_Problem to work on_
Print verbatim every line starting at the one that contains "nose: (221, 68)" and ending at the final line of the records; include both endpoints.

_Material supplied_
☆ ☆ ☆ ☆

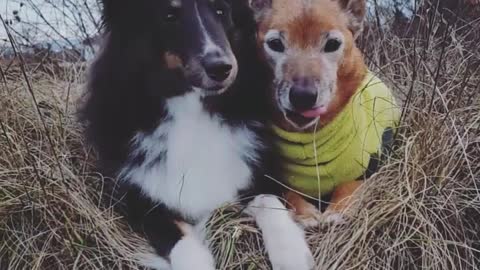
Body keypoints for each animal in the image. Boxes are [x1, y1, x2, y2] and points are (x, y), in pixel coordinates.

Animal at [81, 0, 316, 270]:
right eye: (169, 16)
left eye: (221, 11)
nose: (221, 68)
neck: (192, 110)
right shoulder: (141, 201)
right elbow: (178, 238)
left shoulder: (257, 173)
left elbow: (270, 202)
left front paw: (291, 254)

☆ ☆ ☆ ☆

_Task answer_
nose: (221, 68)
neck: (192, 110)
right shoulder: (141, 201)
right elbow: (178, 238)
left shoulder: (257, 173)
left elbow: (270, 202)
left front paw: (291, 254)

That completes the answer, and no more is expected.